Both Greenes studied Latin all four years at BC High, though the year's difference in age kept them apart in the classroom. So having the opportunity to study a challenging subject together in college that their parents had encouraged them to pursue since their early teens was an offer they could not refuse.
"We shared a bedroom in our house in Plymouth, and were together from 6 a.m. until bedtime while in high school, and now we spend six days a week together with hockey, so spending an additional three days and nights a week together studying Latin is easy," says Justin. "We consider each other friends."
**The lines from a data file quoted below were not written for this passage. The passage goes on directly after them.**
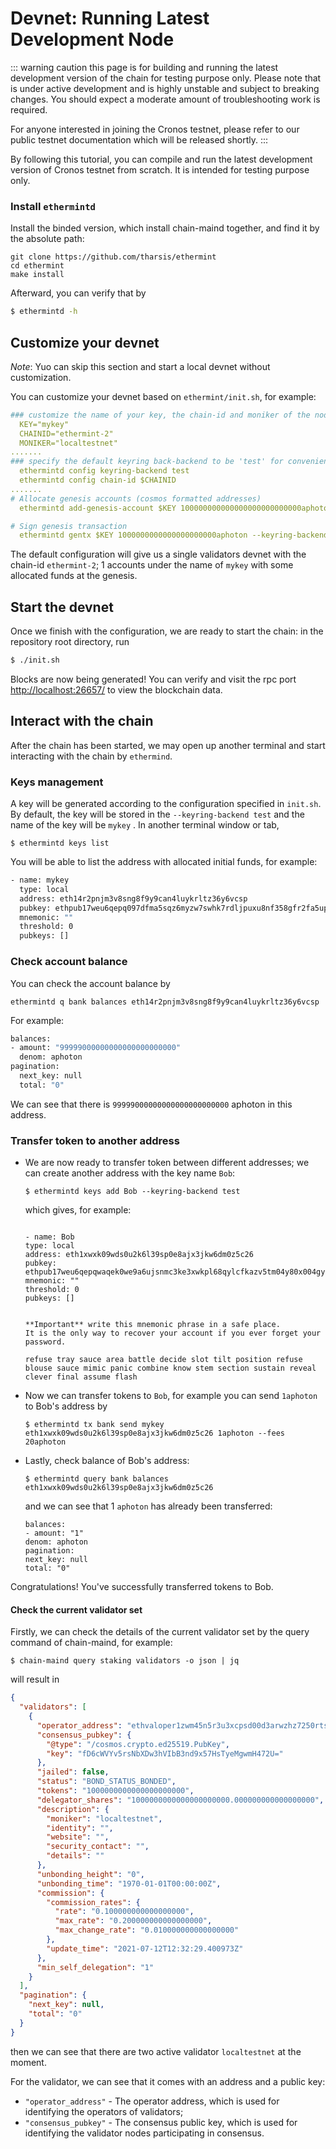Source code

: # Devnet: Running Latest Development Node

::: warning caution
this page is for building and running the latest development version of the chain for testing purpose only. Please note that is under active development and is highly unstable and subject to breaking changes. You should expect a moderate amount of troubleshooting work is required.

For anyone interested in joining the Cronos testnet,
please refer to our public testnet documentation which will be released shortly.
:::

By following this tutorial, you can compile and run the latest development version of Cronos testnet from scratch. It is intended for testing purpose only.

### Install `ethermintd`

Install the binded version, which install chain-maind together, and find it by the absolute path:

```
git clone https://github.com/tharsis/ethermint
cd ethermint
make install
```

Afterward, you can verify that by

```bash
$ ethermintd -h
```

## Customize your devnet

_Note_: Yuo can skip this section and start a local devnet without customization.

You can customize your devnet based on `ethermint/init.sh`, for example:

```yaml
### customize the name of your key, the chain-id and moniker of the node ###
  KEY="mykey"
  CHAINID="ethermint-2"
  MONIKER="localtestnet"
.......
### specify the default keyring back-backend to be 'test' for convenience ###
  ethermintd config keyring-backend test
  ethermintd config chain-id $CHAINID
.......
# Allocate genesis accounts (cosmos formatted addresses)
  ethermintd add-genesis-account $KEY 100000000000000000000000000aphoton --keyring-backend test

# Sign genesis transaction
  ethermintd gentx $KEY 1000000000000000000000aphoton --keyring-backend test --chain-id $CHAINID
```

The default configuration will give us a single validators devnet with the chain-id `ethermint-2`; 1 accounts under the name of `mykey` with some allocated funds at the genesis.

## Start the devnet

Once we finish with the configuration, we are ready to start the chain: in the repository root directory, run

```sh
$ ./init.sh
```

Blocks are now being generated! You can verify and visit the rpc port [http://localhost:26657/](http://localhost:26657/) to view the blockchain data.

## Interact with the chain

After the chain has been started, we may open up another terminal and start interacting with the chain by `ethermind`.

### Keys management

A key will be generated according to the configuration specified in `init.sh`. By default, the key will be stored in the `--keyring-backend test` and the name of the key will be `mykey` . In another terminal window or tab,

```
$ ethermintd keys list
```

You will be able to list the address with allocated initial funds, for example:

```bash
- name: mykey
  type: local
  address: eth14r2pnjm3v8sng8f9y9can4luykrltz36y6vcsp
  pubkey: ethpub17weu6qepq097dfma5sqz6myzw7swhk7rdljpuxu8nf358gfr2fa5up28x6lngxlk0zu
  mnemonic: ""
  threshold: 0
  pubkeys: []
```

### Check account balance

You can check the account balance by

```
ethermintd q bank balances eth14r2pnjm3v8sng8f9y9can4luykrltz36y6vcsp

```

For example:

```bash
balances:
- amount: "99999000000000000000000000"
  denom: aphoton
pagination:
  next_key: null
  total: "0"
```

We can see that there is `99999000000000000000000000` aphoton in this address.

### Transfer token to another address

- We are now ready to transfer token between different addresses; we can create another address with the key name `Bob`:

  ```
  $ ethermintd keys add Bob --keyring-backend test
  ```

  which gives, for example:

  ```

  - name: Bob
  type: local
  address: eth1xwxk09wds0u2k6l39sp0e8ajx3jkw6dm0z5c26
  pubkey: ethpub17weu6qepqwaqek0we9a6ujsnmc3ke3xwkpl68qylcfkazv5tm04y80x004gy2uy3g8p
  mnemonic: ""
  threshold: 0
  pubkeys: []


  **Important** write this mnemonic phrase in a safe place.
  It is the only way to recover your account if you ever forget your password.

  refuse tray sauce area battle decide slot tilt position refuse blouse sauce mimic panic combine know stem section sustain reveal clever final assume flash
  ```

- Now we can transfer tokens to `Bob`, for example you can send `1aphoton` to Bob's address by

  ```
  $ ethermintd tx bank send mykey eth1xwxk09wds0u2k6l39sp0e8ajx3jkw6dm0z5c26 1aphoton --fees 20aphoton
  ```

- Lastly, check balance of Bob's address:
  ```
  $ ethermintd query bank balances eth1xwxk09wds0u2k6l39sp0e8ajx3jkw6dm0z5c26
  ```
  and we can see that 1 `aphoton` has already been transferred:
  ```
  balances:
  - amount: "1"
  denom: aphoton
  pagination:
  next_key: null
  total: "0"
  ```

Congratulations! You've successfully transferred tokens to Bob.

#### Check the current validator set

Firstly, we can check the details of the current validator set by the query command of chain-maind, for example:

```
$ chain-maind query staking validators -o json | jq
```

will result in

```json
{
  "validators": [
    {
      "operator_address": "ethvaloper1zwm45n5r3u3xcpsd00d3arwzhz7250rtsadv65",
      "consensus_pubkey": {
        "@type": "/cosmos.crypto.ed25519.PubKey",
        "key": "fD6cWVYv5rsNbXDw3hVIbB3nd9x57HsTyeMgwmH472U="
      },
      "jailed": false,
      "status": "BOND_STATUS_BONDED",
      "tokens": "1000000000000000000000",
      "delegator_shares": "1000000000000000000000.000000000000000000",
      "description": {
        "moniker": "localtestnet",
        "identity": "",
        "website": "",
        "security_contact": "",
        "details": ""
      },
      "unbonding_height": "0",
      "unbonding_time": "1970-01-01T00:00:00Z",
      "commission": {
        "commission_rates": {
          "rate": "0.100000000000000000",
          "max_rate": "0.200000000000000000",
          "max_change_rate": "0.010000000000000000"
        },
        "update_time": "2021-07-12T12:32:29.400973Z"
      },
      "min_self_delegation": "1"
    }
  ],
  "pagination": {
    "next_key": null,
    "total": "0"
  }
}
```

then we can see that there are two active validator `localtestnet` at the moment.

For the validator, we can see that it comes with an address and a public key:

- `"operator_address"` - The operator address, which is used for identifying the operators of validators;
- `"consensus_pubkey"` - The consensus public key, which is used for identifying the validator nodes participating in consensus.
Both students have caught the eye of Shea, who has been teaching classics at BC for more than 25 years. "Justin and Matt are inseparable," says Shea. "They sit next to one another in class and work hard. They are great kids."
Shea has had fencers and rowers in class, but rarely students from the major sports. In fact, he says, the Greenes may be the first hockey players he has ever taught. "It is a demanding class, but they are definitely holding their own."
Holding their own has been a part of the Greene brothers' experience from day one.
Both came to the Heights as 18-year-old freshmen, bucking the current trend of older, more experienced freshmen recruits who prep for a year or play junior hockey in the United States or Canada.
Both captained their senior year teams in high school, with Matt - the more heralded player - choosing BC over Boston University, the University of Massachusetts at Amherst, Northeastern University and the University of New Hampshire. "BC was where I always wanted to go to school," says Matt. "It is a wonderful opportunity to be here. There is no better place to be to go farther in life than Boston College."
Justin says, "BC has tremendous academics and provides great opportunities for its students, plus the chance to play for Jerry York. It has been a lifelong dream to play at Boston College."
Outside of the classroom, a typical day for the brothers Greene involves arriving at Conte Forum at 2:30 p.m. for chalkboard sessions and discussions with the coaching staff before taking the ice at 3:15. Practice can vary from one to two hours, with the team playing an average of two games per week, mostly on Friday and Saturday evenings. Playing in college hockey's most competitive league, coupled with away games at Michigan, Bowling Green, Denver and Maine during a season that stretches from October until April, the prospect of two siblings getting on each other's nerves looms large. Yet, to their and their parents' credit, the two never grow tired of one another.
"Matt and I have never fought," says Justin. "We occasionally get into minor arguments, which he always wins, but we have always gotten along." Adds Matt, "It is a very comfortable experience for us to play and study together. We have never really been apart."
The brothers credit their hardworking parents, John and Grace Greene, with their sports successes as well as their loving friendship.
"I don't know how our parents did it," says Justin. "They worked two jobs each to send my sister Amanda and us to the best schools and to allow us to play sports. Their time commitment was incredible, not to mention the financial burden."
Adds Matt, "Even when my father coached us, our parents always cared about academics first. If we did not do our homework, we did not go to the games. They tell us every day how proud they are of us, but we are so proud of them. They have done more for our benefit than we could ever have asked."
Looking ahead to life after BC, both brothers have already charted a course for themselves that may finally put an end to their inseparability. Justin hopes to become a referee for the National Hockey League, while Matt plans to pursue professional hockey in Europe before studying to become an orthodontist.
"Even when we graduate and go our separate ways, we know we will always be close," says Justin. "I just can't imagine it any other way."